(Reuters) – U.S. House Judiciary Committee Chairman Jerrold Nadler gave Attorney General William Barr until Monday morning to give lawmakers access to the full, unredacted version of U.S. Special Counsel Robert’ Mueller report on his Russia probe.
Nadler informed Barr of the 9 a.m. (1300 GMT) Monday deadline in a letter on Friday after the attorney general failed to show up at a House of Representatives Judiciary Committee hearing scheduled for Thursday.
“In refusing to comply with congressional oversight requests, the department has repeatedly asserted that Congress’s requests do not serve ‘legitimate’ purposes,” Nadler said in the letter.
“This is not the department’s judgment to make,” he added. “Congress’s constitutional, oversight and legislative interest in investigating misconduct by the president and his associates cannot be disputed.”

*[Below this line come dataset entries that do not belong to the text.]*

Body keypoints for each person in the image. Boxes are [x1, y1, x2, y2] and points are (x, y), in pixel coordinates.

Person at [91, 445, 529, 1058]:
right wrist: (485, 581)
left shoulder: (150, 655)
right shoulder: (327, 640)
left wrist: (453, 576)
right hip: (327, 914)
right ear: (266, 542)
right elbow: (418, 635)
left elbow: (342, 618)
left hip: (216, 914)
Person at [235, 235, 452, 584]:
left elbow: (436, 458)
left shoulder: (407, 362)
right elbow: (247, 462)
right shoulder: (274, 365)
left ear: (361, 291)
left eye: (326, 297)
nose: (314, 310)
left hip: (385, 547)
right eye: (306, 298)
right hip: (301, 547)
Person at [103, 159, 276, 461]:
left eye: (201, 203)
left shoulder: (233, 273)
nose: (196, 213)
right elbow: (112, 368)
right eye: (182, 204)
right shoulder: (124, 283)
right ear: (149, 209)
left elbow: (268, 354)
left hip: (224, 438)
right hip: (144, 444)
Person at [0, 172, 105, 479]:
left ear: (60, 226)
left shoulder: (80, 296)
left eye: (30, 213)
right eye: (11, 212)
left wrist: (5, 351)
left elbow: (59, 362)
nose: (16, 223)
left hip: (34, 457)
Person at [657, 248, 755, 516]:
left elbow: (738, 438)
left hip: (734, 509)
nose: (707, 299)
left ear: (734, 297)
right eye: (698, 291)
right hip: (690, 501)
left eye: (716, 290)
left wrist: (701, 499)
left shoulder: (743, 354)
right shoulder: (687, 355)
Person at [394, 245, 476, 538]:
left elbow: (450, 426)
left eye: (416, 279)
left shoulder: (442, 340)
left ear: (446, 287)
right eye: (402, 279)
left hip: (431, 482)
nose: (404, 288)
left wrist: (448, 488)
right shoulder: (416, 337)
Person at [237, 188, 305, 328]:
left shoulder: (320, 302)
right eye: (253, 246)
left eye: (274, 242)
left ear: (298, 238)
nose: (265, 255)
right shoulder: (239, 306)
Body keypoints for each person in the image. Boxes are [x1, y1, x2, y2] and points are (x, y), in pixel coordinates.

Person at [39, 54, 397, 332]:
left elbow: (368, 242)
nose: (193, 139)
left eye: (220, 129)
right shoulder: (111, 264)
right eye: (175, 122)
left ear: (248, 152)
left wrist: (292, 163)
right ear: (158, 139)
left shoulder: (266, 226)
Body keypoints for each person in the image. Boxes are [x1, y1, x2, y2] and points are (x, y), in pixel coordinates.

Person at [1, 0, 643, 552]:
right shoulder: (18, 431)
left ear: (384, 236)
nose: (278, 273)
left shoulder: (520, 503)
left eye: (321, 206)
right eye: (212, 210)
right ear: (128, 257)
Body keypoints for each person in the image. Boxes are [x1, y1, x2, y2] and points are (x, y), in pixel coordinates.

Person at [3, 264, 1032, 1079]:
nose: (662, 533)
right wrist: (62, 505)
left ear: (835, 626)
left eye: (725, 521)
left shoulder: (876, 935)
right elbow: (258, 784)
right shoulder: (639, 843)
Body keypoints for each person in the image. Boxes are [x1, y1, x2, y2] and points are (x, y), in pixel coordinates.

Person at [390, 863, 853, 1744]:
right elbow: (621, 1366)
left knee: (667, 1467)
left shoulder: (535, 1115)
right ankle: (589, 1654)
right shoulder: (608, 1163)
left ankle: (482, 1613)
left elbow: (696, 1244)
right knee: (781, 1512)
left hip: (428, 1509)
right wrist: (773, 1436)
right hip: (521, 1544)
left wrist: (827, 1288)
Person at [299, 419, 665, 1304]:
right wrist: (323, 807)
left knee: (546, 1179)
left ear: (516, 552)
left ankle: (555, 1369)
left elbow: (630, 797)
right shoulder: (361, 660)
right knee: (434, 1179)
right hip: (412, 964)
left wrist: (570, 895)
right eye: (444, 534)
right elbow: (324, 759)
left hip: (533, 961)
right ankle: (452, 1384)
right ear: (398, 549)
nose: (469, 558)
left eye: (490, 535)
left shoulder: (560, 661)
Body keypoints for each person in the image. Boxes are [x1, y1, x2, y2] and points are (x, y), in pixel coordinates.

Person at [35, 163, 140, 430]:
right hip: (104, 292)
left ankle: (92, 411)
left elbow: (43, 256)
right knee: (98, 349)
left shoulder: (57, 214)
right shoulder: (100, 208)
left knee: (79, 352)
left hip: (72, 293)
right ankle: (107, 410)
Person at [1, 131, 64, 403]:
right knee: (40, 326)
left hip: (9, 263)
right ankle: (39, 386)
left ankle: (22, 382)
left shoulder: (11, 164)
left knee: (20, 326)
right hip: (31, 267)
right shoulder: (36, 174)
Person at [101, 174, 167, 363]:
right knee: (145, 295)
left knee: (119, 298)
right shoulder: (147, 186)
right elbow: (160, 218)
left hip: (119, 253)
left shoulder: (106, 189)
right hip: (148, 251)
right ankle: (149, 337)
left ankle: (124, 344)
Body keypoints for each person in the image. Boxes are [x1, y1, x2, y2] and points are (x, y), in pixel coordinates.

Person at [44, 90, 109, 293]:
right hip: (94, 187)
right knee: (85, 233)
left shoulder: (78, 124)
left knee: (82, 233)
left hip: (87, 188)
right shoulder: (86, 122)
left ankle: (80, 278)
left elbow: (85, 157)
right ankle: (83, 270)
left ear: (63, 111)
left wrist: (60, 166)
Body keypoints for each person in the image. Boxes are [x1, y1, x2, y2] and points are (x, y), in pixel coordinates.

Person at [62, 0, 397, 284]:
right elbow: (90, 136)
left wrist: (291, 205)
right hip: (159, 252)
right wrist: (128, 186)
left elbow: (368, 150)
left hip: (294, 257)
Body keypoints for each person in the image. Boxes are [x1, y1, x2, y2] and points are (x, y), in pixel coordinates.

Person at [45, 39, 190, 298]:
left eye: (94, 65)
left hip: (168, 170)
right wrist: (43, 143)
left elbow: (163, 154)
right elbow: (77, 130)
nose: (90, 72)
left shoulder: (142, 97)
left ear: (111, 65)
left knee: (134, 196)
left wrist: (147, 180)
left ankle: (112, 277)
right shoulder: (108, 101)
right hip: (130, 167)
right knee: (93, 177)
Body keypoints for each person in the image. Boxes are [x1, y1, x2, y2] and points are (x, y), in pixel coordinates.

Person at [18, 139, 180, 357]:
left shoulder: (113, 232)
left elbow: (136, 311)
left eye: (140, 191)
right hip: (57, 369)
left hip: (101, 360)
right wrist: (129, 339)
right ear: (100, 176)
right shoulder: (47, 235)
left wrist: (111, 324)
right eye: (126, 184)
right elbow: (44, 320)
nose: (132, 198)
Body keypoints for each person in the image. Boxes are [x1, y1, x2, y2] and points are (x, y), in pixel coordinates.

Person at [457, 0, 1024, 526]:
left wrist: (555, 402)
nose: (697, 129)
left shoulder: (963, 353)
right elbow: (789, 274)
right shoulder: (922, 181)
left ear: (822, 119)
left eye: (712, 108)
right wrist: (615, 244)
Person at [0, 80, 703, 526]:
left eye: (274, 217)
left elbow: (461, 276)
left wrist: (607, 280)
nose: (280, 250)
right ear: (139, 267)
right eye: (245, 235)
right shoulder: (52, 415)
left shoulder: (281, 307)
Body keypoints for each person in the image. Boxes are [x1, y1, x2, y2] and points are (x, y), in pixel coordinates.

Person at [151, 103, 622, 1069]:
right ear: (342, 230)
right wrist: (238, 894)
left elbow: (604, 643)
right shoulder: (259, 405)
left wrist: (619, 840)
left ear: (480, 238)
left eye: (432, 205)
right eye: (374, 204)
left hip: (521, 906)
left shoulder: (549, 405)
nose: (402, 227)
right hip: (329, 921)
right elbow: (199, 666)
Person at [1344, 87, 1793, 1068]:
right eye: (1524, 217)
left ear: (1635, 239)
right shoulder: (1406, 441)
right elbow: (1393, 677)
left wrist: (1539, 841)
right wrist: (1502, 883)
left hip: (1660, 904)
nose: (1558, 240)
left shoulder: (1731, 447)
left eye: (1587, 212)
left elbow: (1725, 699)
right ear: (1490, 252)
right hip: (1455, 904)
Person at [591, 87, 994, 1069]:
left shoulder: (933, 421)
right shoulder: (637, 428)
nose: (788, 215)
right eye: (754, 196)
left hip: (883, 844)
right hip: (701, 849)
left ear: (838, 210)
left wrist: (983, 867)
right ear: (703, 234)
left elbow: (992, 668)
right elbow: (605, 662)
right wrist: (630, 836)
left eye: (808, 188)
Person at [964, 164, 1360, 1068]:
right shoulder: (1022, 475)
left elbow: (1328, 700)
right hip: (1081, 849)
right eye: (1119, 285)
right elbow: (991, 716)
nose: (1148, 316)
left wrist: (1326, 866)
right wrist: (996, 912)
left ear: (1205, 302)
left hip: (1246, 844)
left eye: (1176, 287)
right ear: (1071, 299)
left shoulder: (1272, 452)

Barr’s refusal to appear before House Judiciary Committee on Thursday drew an angry rebuke from Democratic lawmakers, with House Speaker Nancy Pelosi accusing the attorney general of lying to Congress and adding, “That’s a crime.”
The House panel met anyway on Thursday and weighed its next steps in a growing constitutional confrontation between lawmakers and the executive branch.
Nadler said he may move to hold Barr in contempt of Congress over his refusal to comply with the subpoena for the full report, which describes Russia’s interference in Trump’s favor in the 2016 U.S. election and Trump’s subsequent attempts to impede Mueller’s probe.